%%
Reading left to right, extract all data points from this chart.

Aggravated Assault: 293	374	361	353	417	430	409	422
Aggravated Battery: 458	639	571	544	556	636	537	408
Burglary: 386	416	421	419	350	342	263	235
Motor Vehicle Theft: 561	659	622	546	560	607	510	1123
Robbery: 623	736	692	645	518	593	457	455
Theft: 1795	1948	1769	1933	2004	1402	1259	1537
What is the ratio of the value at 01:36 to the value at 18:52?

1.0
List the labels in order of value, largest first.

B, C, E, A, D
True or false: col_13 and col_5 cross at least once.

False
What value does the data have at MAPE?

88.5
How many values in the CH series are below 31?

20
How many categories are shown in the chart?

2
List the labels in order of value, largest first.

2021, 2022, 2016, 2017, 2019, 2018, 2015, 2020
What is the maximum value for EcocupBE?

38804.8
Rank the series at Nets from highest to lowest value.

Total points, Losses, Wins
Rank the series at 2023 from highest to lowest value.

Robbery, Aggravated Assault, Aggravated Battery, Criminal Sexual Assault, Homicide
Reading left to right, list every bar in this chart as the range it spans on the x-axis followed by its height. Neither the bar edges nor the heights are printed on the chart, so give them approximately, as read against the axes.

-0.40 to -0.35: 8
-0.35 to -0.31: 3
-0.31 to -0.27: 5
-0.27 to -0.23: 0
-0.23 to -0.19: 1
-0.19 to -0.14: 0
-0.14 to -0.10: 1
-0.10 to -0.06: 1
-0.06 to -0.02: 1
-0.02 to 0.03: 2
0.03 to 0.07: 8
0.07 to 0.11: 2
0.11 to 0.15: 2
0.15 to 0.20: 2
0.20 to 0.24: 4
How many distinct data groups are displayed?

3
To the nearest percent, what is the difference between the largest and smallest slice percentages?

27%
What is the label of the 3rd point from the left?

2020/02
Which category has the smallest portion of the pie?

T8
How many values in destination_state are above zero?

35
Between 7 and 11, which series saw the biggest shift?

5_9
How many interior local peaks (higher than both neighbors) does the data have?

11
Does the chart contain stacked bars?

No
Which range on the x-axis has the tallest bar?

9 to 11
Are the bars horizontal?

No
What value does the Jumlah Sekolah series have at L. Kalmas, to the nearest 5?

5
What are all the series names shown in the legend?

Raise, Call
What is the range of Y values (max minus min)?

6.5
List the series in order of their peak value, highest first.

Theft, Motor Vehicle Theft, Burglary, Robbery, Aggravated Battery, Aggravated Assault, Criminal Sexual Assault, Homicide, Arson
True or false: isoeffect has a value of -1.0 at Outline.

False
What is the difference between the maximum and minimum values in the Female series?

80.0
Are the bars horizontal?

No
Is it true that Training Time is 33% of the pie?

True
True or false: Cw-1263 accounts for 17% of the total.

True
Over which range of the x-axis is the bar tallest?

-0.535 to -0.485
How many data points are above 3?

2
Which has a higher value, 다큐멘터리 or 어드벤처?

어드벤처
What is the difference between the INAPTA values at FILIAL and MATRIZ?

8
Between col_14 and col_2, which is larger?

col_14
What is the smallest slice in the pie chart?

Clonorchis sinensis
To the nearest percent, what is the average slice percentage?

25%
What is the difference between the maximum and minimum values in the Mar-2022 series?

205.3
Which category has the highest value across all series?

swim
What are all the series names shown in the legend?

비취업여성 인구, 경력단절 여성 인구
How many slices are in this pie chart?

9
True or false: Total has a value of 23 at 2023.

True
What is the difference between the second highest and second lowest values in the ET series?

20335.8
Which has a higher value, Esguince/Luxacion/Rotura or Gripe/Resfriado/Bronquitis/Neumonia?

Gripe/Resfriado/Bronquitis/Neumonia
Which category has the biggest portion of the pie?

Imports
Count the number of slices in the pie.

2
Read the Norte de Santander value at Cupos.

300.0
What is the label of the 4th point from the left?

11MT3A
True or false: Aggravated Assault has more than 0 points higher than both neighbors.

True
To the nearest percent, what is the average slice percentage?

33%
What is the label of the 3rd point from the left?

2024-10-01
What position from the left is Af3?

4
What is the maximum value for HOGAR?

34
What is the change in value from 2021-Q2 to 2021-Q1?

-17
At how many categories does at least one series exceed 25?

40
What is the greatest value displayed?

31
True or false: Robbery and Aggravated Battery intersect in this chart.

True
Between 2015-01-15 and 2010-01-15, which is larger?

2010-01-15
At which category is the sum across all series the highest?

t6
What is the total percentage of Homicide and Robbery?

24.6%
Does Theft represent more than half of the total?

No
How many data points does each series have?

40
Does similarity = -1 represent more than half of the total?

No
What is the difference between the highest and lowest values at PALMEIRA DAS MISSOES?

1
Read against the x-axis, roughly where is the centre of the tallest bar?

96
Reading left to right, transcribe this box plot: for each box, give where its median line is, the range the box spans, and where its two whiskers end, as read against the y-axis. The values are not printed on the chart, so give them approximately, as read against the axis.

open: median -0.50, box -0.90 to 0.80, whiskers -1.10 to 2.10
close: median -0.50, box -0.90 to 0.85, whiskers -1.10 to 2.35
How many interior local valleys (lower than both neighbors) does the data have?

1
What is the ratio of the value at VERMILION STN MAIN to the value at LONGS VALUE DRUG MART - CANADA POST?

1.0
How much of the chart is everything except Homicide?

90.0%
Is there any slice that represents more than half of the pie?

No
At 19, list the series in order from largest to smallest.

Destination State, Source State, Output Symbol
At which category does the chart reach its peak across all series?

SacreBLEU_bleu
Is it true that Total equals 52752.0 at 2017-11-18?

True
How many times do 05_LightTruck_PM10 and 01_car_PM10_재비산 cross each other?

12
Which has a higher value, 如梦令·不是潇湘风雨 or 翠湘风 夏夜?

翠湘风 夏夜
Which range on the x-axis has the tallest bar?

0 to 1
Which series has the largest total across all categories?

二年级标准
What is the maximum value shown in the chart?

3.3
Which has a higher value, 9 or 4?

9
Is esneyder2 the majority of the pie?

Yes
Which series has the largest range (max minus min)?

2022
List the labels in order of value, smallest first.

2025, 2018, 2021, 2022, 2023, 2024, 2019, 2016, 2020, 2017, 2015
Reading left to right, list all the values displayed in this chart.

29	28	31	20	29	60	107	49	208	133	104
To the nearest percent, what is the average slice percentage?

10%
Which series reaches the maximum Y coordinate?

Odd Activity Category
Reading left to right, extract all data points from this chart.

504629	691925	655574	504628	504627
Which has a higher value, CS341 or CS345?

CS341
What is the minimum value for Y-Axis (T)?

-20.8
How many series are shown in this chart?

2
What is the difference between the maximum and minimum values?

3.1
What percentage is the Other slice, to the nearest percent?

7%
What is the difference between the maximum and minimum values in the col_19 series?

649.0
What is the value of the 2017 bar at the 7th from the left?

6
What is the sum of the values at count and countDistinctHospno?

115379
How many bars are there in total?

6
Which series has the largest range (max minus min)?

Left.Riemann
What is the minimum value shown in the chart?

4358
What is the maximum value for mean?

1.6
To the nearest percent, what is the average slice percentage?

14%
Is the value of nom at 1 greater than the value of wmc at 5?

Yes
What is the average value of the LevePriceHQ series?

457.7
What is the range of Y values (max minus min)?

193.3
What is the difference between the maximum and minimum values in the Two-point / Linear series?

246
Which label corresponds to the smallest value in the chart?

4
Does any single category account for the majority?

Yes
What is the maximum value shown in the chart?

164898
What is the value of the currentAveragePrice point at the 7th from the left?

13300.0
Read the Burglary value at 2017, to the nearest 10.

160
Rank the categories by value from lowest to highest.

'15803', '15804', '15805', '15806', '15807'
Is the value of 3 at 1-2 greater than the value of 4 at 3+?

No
%%
### Assignment:
Rewrite all of the rows above, changing "largest first" to "highest first" wherever it occurs and leaving everything else the same.

### Result for this task:
Reading left to right, extract all data points from this chart.

Aggravated Assault: 293	374	361	353	417	430	409	422
Aggravated Battery: 458	639	571	544	556	636	537	408
Burglary: 386	416	421	419	350	342	263	235
Motor Vehicle Theft: 561	659	622	546	560	607	510	1123
Robbery: 623	736	692	645	518	593	457	455
Theft: 1795	1948	1769	1933	2004	1402	1259	1537
What is the ratio of the value at 01:36 to the value at 18:52?

1.0
List the labels in order of value, highest first.

B, C, E, A, D
True or false: col_13 and col_5 cross at least once.

False
What value does the data have at MAPE?

88.5
How many values in the CH series are below 31?

20
How many categories are shown in the chart?

2
List the labels in order of value, highest first.

2021, 2022, 2016, 2017, 2019, 2018, 2015, 2020
What is the maximum value for EcocupBE?

38804.8
Rank the series at Nets from highest to lowest value.

Total points, Losses, Wins
Rank the series at 2023 from highest to lowest value.

Robbery, Aggravated Assault, Aggravated Battery, Criminal Sexual Assault, Homicide
Reading left to right, list every bar in this chart as the range it spans on the x-axis followed by its height. Neither the bar edges nor the heights are printed on the chart, so give them approximately, as read against the axes.

-0.40 to -0.35: 8
-0.35 to -0.31: 3
-0.31 to -0.27: 5
-0.27 to -0.23: 0
-0.23 to -0.19: 1
-0.19 to -0.14: 0
-0.14 to -0.10: 1
-0.10 to -0.06: 1
-0.06 to -0.02: 1
-0.02 to 0.03: 2
0.03 to 0.07: 8
0.07 to 0.11: 2
0.11 to 0.15: 2
0.15 to 0.20: 2
0.20 to 0.24: 4
How many distinct data groups are displayed?

3
To the nearest percent, what is the difference between the largest and smallest slice percentages?

27%
What is the label of the 3rd point from the left?

2020/02
Which category has the smallest portion of the pie?

T8
How many values in destination_state are above zero?

35
Between 7 and 11, which series saw the biggest shift?

5_9
How many interior local peaks (higher than both neighbors) does the data have?

11
Does the chart contain stacked bars?

No
Which range on the x-axis has the tallest bar?

9 to 11
Are the bars horizontal?

No
What value does the Jumlah Sekolah series have at L. Kalmas, to the nearest 5?

5
What are all the series names shown in the legend?

Raise, Call
What is the range of Y values (max minus min)?

6.5
List the series in order of their peak value, highest first.

Theft, Motor Vehicle Theft, Burglary, Robbery, Aggravated Battery, Aggravated Assault, Criminal Sexual Assault, Homicide, Arson
True or false: isoeffect has a value of -1.0 at Outline.

False
What is the difference between the maximum and minimum values in the Female series?

80.0
Are the bars horizontal?

No
Is it true that Training Time is 33% of the pie?

True
True or false: Cw-1263 accounts for 17% of the total.

True
Over which range of the x-axis is the bar tallest?

-0.535 to -0.485
How many data points are above 3?

2
Which has a higher value, 다큐멘터리 or 어드벤처?

어드벤처
What is the difference between the INAPTA values at FILIAL and MATRIZ?

8
Between col_14 and col_2, which is larger?

col_14
What is the smallest slice in the pie chart?

Clonorchis sinensis
To the nearest percent, what is the average slice percentage?

25%
What is the difference between the maximum and minimum values in the Mar-2022 series?

205.3
Which category has the highest value across all series?

swim
What are all the series names shown in the legend?

비취업여성 인구, 경력단절 여성 인구
How many slices are in this pie chart?

9
True or false: Total has a value of 23 at 2023.

True
What is the difference between the second highest and second lowest values in the ET series?

20335.8
Which has a higher value, Esguince/Luxacion/Rotura or Gripe/Resfriado/Bronquitis/Neumonia?

Gripe/Resfriado/Bronquitis/Neumonia
Which category has the biggest portion of the pie?

Imports
Count the number of slices in the pie.

2
Read the Norte de Santander value at Cupos.

300.0
What is the label of the 4th point from the left?

11MT3A
True or false: Aggravated Assault has more than 0 points higher than both neighbors.

True
To the nearest percent, what is the average slice percentage?

33%
What is the label of the 3rd point from the left?

2024-10-01
What position from the left is Af3?

4
What is the maximum value for HOGAR?

34
What is the change in value from 2021-Q2 to 2021-Q1?

-17
At how many categories does at least one series exceed 25?

40
What is the greatest value displayed?

31
True or false: Robbery and Aggravated Battery intersect in this chart.

True
Between 2015-01-15 and 2010-01-15, which is larger?

2010-01-15
At which category is the sum across all series the highest?

t6
What is the total percentage of Homicide and Robbery?

24.6%
Does Theft represent more than half of the total?

No
How many data points does each series have?

40
Does similarity = -1 represent more than half of the total?

No
What is the difference between the highest and lowest values at PALMEIRA DAS MISSOES?

1
Read against the x-axis, roughly where is the centre of the tallest bar?

96
Reading left to right, transcribe this box plot: for each box, give where its median line is, the range the box spans, and where its two whiskers end, as read against the y-axis. The values are not printed on the chart, so give them approximately, as read against the axis.

open: median -0.50, box -0.90 to 0.80, whiskers -1.10 to 2.10
close: median -0.50, box -0.90 to 0.85, whiskers -1.10 to 2.35
How many interior local valleys (lower than both neighbors) does the data have?

1
What is the ratio of the value at VERMILION STN MAIN to the value at LONGS VALUE DRUG MART - CANADA POST?

1.0
How much of the chart is everything except Homicide?

90.0%
Is there any slice that represents more than half of the pie?

No
At 19, list the series in order from largest to smallest.

Destination State, Source State, Output Symbol
At which category does the chart reach its peak across all series?

SacreBLEU_bleu
Is it true that Total equals 52752.0 at 2017-11-18?

True
How many times do 05_LightTruck_PM10 and 01_car_PM10_재비산 cross each other?

12
Which has a higher value, 如梦令·不是潇湘风雨 or 翠湘风 夏夜?

翠湘风 夏夜
Which range on the x-axis has the tallest bar?

0 to 1
Which series has the largest total across all categories?

二年级标准
What is the maximum value shown in the chart?

3.3
Which has a higher value, 9 or 4?

9
Is esneyder2 the majority of the pie?

Yes
Which series has the largest range (max minus min)?

2022
List the labels in order of value, smallest first.

2025, 2018, 2021, 2022, 2023, 2024, 2019, 2016, 2020, 2017, 2015
Reading left to right, list all the values displayed in this chart.

29	28	31	20	29	60	107	49	208	133	104
To the nearest percent, what is the average slice percentage?

10%
Which series reaches the maximum Y coordinate?

Odd Activity Category
Reading left to right, extract all data points from this chart.

504629	691925	655574	504628	504627
Which has a higher value, CS341 or CS345?

CS341
What is the minimum value for Y-Axis (T)?

-20.8
How many series are shown in this chart?

2
What is the difference between the maximum and minimum values?

3.1
What percentage is the Other slice, to the nearest percent?

7%
What is the difference between the maximum and minimum values in the col_19 series?

649.0
What is the value of the 2017 bar at the 7th from the left?

6
What is the sum of the values at count and countDistinctHospno?

115379
How many bars are there in total?

6
Which series has the largest range (max minus min)?

Left.Riemann
What is the minimum value shown in the chart?

4358
What is the maximum value for mean?

1.6
To the nearest percent, what is the average slice percentage?

14%
Is the value of nom at 1 greater than the value of wmc at 5?

Yes
What is the average value of the LevePriceHQ series?

457.7
What is the range of Y values (max minus min)?

193.3
What is the difference between the maximum and minimum values in the Two-point / Linear series?

246
Which label corresponds to the smallest value in the chart?

4
Does any single category account for the majority?

Yes
What is the maximum value shown in the chart?

164898
What is the value of the currentAveragePrice point at the 7th from the left?

13300.0
Read the Burglary value at 2017, to the nearest 10.

160
Rank the categories by value from lowest to highest.

'15803', '15804', '15805', '15806', '15807'
Is the value of 3 at 1-2 greater than the value of 4 at 3+?

No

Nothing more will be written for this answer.